» Stated goal
Set out as a numbered list the part of the data that opens with the line containing "kingdom: Fungi" and closes with the line containing "genus: Charadrius", leaving out any blank lines.

-------

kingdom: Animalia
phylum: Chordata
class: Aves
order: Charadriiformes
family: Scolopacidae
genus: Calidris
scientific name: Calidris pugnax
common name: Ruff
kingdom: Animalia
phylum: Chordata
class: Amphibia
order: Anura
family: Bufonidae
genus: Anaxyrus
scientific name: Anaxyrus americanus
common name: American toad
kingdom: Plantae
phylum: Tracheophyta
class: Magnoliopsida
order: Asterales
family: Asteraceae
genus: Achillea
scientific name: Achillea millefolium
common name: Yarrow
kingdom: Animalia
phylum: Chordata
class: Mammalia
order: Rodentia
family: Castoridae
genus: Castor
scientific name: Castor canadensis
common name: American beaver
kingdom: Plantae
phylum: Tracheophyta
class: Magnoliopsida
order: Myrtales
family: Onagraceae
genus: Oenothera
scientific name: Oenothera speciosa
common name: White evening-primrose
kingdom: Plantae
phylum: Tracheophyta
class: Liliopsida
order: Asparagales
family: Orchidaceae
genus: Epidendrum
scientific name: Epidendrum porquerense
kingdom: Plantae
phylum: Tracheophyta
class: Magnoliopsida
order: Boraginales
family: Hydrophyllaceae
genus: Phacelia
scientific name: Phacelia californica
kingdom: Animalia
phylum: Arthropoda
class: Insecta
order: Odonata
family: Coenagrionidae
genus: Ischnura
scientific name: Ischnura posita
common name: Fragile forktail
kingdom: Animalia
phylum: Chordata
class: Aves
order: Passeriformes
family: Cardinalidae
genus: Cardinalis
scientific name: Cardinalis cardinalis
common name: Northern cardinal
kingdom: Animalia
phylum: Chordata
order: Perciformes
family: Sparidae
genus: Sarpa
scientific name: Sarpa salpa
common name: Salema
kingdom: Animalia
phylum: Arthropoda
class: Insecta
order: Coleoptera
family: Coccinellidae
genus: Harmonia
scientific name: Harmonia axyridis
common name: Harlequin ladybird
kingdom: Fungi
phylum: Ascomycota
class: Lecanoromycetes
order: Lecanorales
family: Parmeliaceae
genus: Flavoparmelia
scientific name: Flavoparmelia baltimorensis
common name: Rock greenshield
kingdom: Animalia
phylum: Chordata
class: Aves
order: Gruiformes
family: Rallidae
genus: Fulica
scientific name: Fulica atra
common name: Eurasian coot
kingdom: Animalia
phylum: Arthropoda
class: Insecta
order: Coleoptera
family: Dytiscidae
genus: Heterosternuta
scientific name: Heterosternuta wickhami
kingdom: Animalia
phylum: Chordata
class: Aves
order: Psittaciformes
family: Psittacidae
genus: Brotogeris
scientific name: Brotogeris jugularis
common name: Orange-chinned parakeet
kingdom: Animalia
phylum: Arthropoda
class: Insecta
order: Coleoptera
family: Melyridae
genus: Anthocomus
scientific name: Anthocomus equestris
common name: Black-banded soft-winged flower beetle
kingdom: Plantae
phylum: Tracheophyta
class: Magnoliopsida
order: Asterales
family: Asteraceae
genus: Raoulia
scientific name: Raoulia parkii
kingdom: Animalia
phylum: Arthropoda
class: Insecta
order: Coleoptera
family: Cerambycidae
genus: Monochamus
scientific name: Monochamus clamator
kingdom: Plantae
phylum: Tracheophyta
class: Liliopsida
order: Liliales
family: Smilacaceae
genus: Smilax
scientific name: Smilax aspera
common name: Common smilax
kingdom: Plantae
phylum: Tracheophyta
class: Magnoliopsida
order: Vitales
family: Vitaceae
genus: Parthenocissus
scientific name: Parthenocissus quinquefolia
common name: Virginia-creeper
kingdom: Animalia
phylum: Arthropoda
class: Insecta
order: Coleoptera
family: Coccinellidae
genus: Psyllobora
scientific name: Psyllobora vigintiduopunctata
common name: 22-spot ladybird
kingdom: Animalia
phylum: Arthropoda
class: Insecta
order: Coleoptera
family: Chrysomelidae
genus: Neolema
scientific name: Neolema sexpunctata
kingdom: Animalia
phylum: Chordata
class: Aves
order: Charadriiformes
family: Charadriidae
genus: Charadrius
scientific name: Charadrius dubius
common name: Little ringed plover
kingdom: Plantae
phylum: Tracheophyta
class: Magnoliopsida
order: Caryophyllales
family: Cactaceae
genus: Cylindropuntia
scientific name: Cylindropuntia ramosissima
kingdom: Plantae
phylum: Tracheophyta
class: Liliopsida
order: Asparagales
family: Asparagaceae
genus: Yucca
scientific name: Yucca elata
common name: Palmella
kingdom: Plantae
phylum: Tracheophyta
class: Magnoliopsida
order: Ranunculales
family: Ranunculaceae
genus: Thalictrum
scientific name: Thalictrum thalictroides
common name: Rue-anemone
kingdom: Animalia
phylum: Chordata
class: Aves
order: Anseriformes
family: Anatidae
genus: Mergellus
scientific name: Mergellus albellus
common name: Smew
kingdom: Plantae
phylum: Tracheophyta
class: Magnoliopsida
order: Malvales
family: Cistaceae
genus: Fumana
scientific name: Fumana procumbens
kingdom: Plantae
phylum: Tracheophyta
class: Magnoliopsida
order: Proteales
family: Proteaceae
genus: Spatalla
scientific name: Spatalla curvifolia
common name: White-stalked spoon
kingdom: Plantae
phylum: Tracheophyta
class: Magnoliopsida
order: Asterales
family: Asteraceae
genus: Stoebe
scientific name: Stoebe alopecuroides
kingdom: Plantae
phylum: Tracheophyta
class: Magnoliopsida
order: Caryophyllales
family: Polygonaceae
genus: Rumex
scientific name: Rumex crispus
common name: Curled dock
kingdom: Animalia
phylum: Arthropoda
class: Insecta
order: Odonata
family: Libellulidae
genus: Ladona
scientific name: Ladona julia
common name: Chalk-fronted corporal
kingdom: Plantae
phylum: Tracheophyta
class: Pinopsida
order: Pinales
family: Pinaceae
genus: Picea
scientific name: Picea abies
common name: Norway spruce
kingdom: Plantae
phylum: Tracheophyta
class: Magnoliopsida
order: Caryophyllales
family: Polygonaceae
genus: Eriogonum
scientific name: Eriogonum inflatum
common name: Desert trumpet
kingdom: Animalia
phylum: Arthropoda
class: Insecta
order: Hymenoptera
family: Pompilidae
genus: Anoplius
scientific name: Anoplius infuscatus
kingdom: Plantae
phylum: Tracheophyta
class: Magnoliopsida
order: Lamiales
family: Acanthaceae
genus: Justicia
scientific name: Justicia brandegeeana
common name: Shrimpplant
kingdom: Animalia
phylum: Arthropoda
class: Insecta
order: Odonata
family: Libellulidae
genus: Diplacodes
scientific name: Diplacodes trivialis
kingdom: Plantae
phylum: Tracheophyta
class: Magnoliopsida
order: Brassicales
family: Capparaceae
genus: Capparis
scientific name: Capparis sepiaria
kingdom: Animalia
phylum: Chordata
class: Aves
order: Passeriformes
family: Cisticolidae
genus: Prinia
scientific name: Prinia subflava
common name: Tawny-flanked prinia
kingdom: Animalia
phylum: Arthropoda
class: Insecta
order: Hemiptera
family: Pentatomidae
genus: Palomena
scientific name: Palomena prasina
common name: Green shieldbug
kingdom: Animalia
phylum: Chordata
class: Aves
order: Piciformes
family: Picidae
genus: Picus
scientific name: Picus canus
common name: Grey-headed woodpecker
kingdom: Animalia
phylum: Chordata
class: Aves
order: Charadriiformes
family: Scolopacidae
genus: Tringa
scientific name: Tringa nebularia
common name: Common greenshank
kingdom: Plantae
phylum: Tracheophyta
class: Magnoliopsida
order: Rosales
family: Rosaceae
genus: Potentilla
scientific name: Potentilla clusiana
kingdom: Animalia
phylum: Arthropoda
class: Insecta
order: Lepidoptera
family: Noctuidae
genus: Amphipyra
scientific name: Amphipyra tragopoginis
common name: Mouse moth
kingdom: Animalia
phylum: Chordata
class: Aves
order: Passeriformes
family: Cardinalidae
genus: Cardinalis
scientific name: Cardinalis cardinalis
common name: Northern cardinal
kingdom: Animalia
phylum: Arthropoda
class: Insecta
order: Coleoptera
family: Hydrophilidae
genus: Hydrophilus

-------

» Solution to this exercise
1. kingdom: Fungi
2. phylum: Ascomycota
3. class: Lecanoromycetes
4. order: Lecanorales
5. family: Parmeliaceae
6. genus: Flavoparmelia
7. scientific name: Flavoparmelia baltimorensis
8. common name: Rock greenshield
9. kingdom: Animalia
10. phylum: Chordata
11. class: Aves
12. order: Gruiformes
13. family: Rallidae
14. genus: Fulica
15. scientific name: Fulica atra
16. common name: Eurasian coot
17. kingdom: Animalia
18. phylum: Arthropoda
19. class: Insecta
20. order: Coleoptera
21. family: Dytiscidae
22. genus: Heterosternuta
23. scientific name: Heterosternuta wickhami
24. kingdom: Animalia
25. phylum: Chordata
26. class: Aves
27. order: Psittaciformes
28. family: Psittacidae
29. genus: Brotogeris
30. scientific name: Brotogeris jugularis
31. common name: Orange-chinned parakeet
32. kingdom: Animalia
33. phylum: Arthropoda
34. class: Insecta
35. order: Coleoptera
36. family: Melyridae
37. genus: Anthocomus
38. scientific name: Anthocomus equestris
39. common name: Black-banded soft-winged flower beetle
40. kingdom: Plantae
41. phylum: Tracheophyta
42. class: Magnoliopsida
43. order: Asterales
44. family: Asteraceae
45. genus: Raoulia
46. scientific name: Raoulia parkii
47. kingdom: Animalia
48. phylum: Arthropoda
49. class: Insecta
50. order: Coleoptera
51. family: Cerambycidae
52. genus: Monochamus
53. scientific name: Monochamus clamator
54. kingdom: Plantae
55. phylum: Tracheophyta
56. class: Liliopsida
57. order: Liliales
58. family: Smilacaceae
59. genus: Smilax
60. scientific name: Smilax aspera
61. common name: Common smilax
62. kingdom: Plantae
63. phylum: Tracheophyta
64. class: Magnoliopsida
65. order: Vitales
66. family: Vitaceae
67. genus: Parthenocissus
68. scientific name: Parthenocissus quinquefolia
69. common name: Virginia-creeper
70. kingdom: Animalia
71. phylum: Arthropoda
72. class: Insecta
73. order: Coleoptera
74. family: Coccinellidae
75. genus: Psyllobora
76. scientific name: Psyllobora vigintiduopunctata
77. common name: 22-spot ladybird
78. kingdom: Animalia
79. phylum: Arthropoda
80. class: Insecta
81. order: Coleoptera
82. family: Chrysomelidae
83. genus: Neolema
84. scientific name: Neolema sexpunctata
85. kingdom: Animalia
86. phylum: Chordata
87. class: Aves
88. order: Charadriiformes
89. family: Charadriidae
90. genus: Charadrius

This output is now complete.